To be frank, maybe we just need to look at the entirety of input handling. There's so much that could be handled better or just be more flexible: handling press/release states, having a single scheme that would provide both keyboard and controller input at the same time, handling different inputs for different players, setting mouse velocity speed and locking it in the window, etc.
Definitely. Pretty much any game I'd ever wanna make for Sphere, I'd have to create a custom input handler. And since Sphere is specifically made for gaming, that borders on unacceptable.
Plus the Joystick backend in vanila Sphere is pretty bad, the L/R triggers only half work, you can use one or the other but you can't hold down both at the same time - it reads that as if none are pressed. (They should be individually controlled).
That's because it presumably uses DirectInput, not XInput. I've run into the shoulder buttons thing in other programs (emulators mostly). DirectInput only allows one button axis, and each of the analog shoulder buttons needs its own, so they have to share an axis. XInput, which is proprietary unfortunately, allows mutliple axes.
Which only accepts a keyboard key, mind you. Not sure what one would do with controllers with that function. I believe controller does react on button 1, but that can't be changed in code (in case you wanted to), only in config.exe.
SetTalkActivationButton is in the API.
...I feel like I've been getting out of touch with the API lately. Even though it has hardly changed in years, hah.
Well, there is a lot of API to explore, too.
Plus the Joystick backend in vanila Sphere is pretty bad, the L/R triggers only half work, you can use one or the other but you can't hold down both at the same time - it reads that as if none are pressed. (They should be individually controlled).

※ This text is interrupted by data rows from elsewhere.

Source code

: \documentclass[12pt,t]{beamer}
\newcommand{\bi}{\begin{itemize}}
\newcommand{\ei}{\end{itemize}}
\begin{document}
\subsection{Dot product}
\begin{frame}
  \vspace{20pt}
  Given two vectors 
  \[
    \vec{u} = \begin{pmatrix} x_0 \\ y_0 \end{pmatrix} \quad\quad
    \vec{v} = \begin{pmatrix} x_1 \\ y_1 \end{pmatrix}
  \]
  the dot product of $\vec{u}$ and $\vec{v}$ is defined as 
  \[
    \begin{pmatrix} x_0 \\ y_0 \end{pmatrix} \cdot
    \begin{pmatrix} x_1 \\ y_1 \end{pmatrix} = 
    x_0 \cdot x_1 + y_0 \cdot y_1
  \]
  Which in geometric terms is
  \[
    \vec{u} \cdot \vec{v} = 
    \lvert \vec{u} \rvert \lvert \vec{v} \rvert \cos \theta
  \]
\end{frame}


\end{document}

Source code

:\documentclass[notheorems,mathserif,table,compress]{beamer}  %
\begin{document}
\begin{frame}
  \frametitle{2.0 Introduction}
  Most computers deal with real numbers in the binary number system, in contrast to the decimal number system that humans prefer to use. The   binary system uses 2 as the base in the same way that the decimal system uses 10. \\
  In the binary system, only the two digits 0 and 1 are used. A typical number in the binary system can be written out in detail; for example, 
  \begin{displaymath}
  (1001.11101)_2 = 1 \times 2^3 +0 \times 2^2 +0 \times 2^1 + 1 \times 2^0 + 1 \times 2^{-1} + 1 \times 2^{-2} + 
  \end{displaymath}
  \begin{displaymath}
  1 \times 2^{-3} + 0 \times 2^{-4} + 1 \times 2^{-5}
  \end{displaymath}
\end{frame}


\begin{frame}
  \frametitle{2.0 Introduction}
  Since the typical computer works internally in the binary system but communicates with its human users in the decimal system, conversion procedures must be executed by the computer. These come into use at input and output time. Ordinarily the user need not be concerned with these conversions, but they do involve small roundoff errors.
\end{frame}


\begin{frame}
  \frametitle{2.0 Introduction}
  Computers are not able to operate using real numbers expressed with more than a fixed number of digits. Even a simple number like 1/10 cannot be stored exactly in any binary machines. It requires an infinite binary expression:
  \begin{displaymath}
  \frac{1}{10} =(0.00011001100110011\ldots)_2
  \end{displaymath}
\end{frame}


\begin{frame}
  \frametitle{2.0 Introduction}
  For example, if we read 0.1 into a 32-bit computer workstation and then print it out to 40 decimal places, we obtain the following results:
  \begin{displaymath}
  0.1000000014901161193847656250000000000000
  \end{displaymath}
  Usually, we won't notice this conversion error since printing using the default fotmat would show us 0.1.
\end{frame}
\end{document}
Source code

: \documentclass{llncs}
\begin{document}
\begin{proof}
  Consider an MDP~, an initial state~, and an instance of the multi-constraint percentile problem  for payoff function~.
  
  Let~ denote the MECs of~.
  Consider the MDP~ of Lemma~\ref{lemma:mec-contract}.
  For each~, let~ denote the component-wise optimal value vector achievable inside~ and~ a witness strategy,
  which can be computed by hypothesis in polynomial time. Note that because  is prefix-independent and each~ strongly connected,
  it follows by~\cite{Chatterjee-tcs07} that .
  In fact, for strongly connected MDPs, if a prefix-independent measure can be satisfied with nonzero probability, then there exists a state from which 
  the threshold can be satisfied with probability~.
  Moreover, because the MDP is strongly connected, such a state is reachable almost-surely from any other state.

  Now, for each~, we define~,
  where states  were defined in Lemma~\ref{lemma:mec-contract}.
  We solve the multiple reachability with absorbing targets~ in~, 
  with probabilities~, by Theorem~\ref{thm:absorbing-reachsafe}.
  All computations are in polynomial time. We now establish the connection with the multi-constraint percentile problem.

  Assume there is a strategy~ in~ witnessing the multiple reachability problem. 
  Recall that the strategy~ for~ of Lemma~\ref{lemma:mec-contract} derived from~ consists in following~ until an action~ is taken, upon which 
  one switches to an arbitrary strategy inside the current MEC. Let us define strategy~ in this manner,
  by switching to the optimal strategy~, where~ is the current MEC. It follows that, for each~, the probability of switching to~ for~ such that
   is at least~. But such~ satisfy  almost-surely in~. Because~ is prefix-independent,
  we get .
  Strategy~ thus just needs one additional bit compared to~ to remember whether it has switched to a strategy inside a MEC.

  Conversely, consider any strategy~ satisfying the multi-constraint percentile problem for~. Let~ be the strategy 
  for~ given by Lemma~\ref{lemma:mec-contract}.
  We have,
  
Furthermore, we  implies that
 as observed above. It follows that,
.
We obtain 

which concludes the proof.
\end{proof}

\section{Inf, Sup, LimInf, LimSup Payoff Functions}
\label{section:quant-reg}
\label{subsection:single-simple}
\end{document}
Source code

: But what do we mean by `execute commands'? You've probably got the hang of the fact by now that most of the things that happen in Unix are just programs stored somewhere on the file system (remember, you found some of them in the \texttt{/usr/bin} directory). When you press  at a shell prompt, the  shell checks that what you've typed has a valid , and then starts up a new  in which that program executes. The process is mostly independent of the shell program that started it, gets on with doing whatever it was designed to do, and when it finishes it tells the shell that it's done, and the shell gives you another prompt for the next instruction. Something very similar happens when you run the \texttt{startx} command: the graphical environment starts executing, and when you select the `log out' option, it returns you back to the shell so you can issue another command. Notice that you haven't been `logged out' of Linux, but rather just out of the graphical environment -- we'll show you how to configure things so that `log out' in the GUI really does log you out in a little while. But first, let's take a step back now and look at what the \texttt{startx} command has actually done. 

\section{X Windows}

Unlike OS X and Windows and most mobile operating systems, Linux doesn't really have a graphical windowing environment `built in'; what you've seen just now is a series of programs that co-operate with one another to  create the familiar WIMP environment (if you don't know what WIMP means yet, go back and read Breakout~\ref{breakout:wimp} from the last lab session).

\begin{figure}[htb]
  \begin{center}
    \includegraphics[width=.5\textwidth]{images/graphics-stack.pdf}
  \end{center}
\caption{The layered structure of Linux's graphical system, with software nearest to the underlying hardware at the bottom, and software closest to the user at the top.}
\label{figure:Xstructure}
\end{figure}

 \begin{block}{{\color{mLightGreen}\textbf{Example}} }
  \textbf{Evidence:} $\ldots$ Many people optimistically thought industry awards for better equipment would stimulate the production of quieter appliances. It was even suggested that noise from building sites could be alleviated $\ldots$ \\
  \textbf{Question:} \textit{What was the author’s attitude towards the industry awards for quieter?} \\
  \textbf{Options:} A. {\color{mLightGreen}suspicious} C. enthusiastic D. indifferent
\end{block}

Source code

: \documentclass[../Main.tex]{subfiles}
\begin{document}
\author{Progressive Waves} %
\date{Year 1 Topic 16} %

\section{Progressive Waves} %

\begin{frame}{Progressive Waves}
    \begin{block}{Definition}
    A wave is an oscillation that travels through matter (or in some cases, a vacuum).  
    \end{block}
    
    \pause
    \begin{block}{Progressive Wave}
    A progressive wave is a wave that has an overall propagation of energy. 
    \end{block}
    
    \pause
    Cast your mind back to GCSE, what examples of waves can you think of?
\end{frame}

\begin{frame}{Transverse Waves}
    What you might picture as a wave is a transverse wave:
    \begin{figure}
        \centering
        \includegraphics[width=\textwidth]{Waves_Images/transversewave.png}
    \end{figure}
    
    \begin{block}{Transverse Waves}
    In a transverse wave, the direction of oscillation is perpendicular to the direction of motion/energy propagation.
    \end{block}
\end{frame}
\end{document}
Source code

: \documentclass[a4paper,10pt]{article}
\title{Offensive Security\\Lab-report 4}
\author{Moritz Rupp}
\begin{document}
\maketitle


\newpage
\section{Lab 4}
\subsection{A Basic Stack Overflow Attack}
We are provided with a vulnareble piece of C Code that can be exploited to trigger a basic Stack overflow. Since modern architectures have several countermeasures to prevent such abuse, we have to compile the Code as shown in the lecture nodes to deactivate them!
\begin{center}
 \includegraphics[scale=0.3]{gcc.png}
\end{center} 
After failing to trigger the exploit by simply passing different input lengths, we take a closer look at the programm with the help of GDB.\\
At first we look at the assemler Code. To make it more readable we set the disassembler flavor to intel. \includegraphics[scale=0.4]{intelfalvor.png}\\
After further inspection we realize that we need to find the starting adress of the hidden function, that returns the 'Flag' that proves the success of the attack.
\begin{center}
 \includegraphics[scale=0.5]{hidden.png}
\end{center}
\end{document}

The controller you're using might be an XBox360-compatible one, where LT/RT are treated as another set of analog axes (IIRC, Z- and Z+ respectively). Anything in Sphere expecting an XBox360-compatible joystick might have to use the joystick axis functions to handle those instead.
NEO, yes I am usng a 360 controller. There is 1 axis reserved for L/R triggers, called 'Z'. If I leave them be, Z = 1, if I move the left trigger, Z = -1, and the right trigger, Z = 1. If I move both at the same time Z = -1+1 = 0. But, Z = 0 is the idle case, so that means you can't have games that's require you to pull both triggers.
You can get the Xbox 360 controller to have separate trigger axes, you just have to use Microsoft's Xinput. Pretty sure there's a .NET thingy for Xinput, too, so you could have separate shoulder axes in Sphere-SFML.
I know people've gotten the triggers to work separately in Unity and (of all things) VisualBoy Advance, so I know it's possible. Just not with DirectInput.
TurboSphere (and Sphere-sfml?) fully support 360 controllers, also. It's not a matter of the controller and OS, it's the program itself.
You could try using higher values for the axis index in Sphere (possibly going above the reported number of axes?).